# Coping with everyday life



## Portie (Feb 14, 2016)

Hi everyone,
I'm new to the forum so apologies if this question has been asked before.
We're considering a move to Portugal but at the moment we don't speak any Portuguese (although we intend to learn). My question is until you get to a level when you can hold a conversation how do you manage with everyday life such as telephones, electricity, banks etc? Are there english speaking helplines or do you need a Portuguese speaking friend to help?

Many thanks


----------



## travelling-man (Jun 17, 2011)

Most helplines at least have some English speakers & for what it's worth the majority of Brits here speak very little Portuguese & even in the rural areas it's rarely an insurmountable problem.


----------



## mpl379 (Sep 10, 2014)

We have lived here for two years and try our hardest to speak Portuguese. We constantly find people would rather practice their English than listen to our attempts at Portuguese. Just because you know the right words doesn't mean that they listen to you! It is appreciated that you are at least trying but in all honesty we could probably still get by with just 'obrigado/a'! At least in the Algarve.


----------



## Centralbound (Aug 16, 2013)

I practice my telephone Portuguese with the nice people from Meo who call me so often.


----------



## Portie (Feb 14, 2016)

Is that because the service is bad or they are always trying to sell you something?


----------



## travelling-man (Jun 17, 2011)

There's also a few fall back strategies you can use........ for example if you want something obscure such as a toillet plunger from a local builders merchant, you just go online and print a pic of what you want and just show them the picture. 

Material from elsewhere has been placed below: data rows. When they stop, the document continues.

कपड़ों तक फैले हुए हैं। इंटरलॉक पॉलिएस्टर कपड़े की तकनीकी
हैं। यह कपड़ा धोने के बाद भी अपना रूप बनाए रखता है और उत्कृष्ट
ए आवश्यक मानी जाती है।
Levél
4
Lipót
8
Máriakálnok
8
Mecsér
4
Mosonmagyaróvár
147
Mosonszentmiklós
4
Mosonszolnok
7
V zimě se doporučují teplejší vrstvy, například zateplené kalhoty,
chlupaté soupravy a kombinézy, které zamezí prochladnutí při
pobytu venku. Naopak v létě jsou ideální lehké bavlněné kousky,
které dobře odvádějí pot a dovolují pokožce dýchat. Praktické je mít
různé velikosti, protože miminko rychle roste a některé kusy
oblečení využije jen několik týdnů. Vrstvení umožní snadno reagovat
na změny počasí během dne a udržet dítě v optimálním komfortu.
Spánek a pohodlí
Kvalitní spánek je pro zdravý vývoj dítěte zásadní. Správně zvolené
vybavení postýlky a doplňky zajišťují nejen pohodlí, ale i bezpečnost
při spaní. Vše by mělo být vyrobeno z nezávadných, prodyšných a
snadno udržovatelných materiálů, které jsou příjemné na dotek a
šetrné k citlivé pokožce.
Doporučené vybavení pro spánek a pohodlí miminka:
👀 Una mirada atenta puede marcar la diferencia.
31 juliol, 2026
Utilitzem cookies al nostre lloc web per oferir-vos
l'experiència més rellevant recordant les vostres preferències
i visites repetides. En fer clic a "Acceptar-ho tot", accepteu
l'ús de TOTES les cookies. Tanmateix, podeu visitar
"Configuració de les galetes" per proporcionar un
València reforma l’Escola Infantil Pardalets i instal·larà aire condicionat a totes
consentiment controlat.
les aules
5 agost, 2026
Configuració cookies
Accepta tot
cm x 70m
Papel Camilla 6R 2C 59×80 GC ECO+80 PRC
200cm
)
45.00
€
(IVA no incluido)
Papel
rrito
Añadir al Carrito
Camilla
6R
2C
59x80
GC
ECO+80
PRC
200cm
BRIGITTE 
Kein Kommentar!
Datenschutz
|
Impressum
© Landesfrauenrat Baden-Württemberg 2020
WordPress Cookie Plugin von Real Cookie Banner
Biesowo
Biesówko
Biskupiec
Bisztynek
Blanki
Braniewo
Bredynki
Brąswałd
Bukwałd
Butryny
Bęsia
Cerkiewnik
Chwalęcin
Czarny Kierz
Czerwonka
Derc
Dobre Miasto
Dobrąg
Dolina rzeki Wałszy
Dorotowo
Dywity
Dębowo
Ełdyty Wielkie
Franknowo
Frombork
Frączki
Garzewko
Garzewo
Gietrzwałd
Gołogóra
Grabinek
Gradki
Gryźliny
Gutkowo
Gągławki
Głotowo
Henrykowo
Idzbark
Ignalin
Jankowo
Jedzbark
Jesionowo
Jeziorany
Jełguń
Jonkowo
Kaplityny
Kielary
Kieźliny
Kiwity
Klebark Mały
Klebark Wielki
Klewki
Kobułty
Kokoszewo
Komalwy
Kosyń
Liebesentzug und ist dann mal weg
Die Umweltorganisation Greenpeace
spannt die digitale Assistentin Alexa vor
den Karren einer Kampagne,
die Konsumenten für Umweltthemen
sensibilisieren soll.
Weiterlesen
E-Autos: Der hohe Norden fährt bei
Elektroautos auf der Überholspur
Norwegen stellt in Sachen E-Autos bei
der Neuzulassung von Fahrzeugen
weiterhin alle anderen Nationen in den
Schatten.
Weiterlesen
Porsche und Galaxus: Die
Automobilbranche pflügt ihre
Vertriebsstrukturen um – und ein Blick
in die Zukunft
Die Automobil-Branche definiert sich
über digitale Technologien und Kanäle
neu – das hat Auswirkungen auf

Alternatively, put a translator program on your I pad and just type in what phrase you want and show them the Portuguese translation...... Mine even has a function on it where I can 'take a picture' (for want of a better phrase) of something like a Portuguese menu & it auto-translates it for me.


----------



## Maggy Crawford (Sep 18, 2010)

TM reminds me of my brother-in-law, Bob, who had not been long here in Penela and wanted to buy a hot water bottle. He was presented with all sorts of gadgets, including a baby's feeding bottle, until he drew a picture. The assistant returned with the requested item which was packed in a cellophane bag and labelled "HOT WATER BOTTLE"!


----------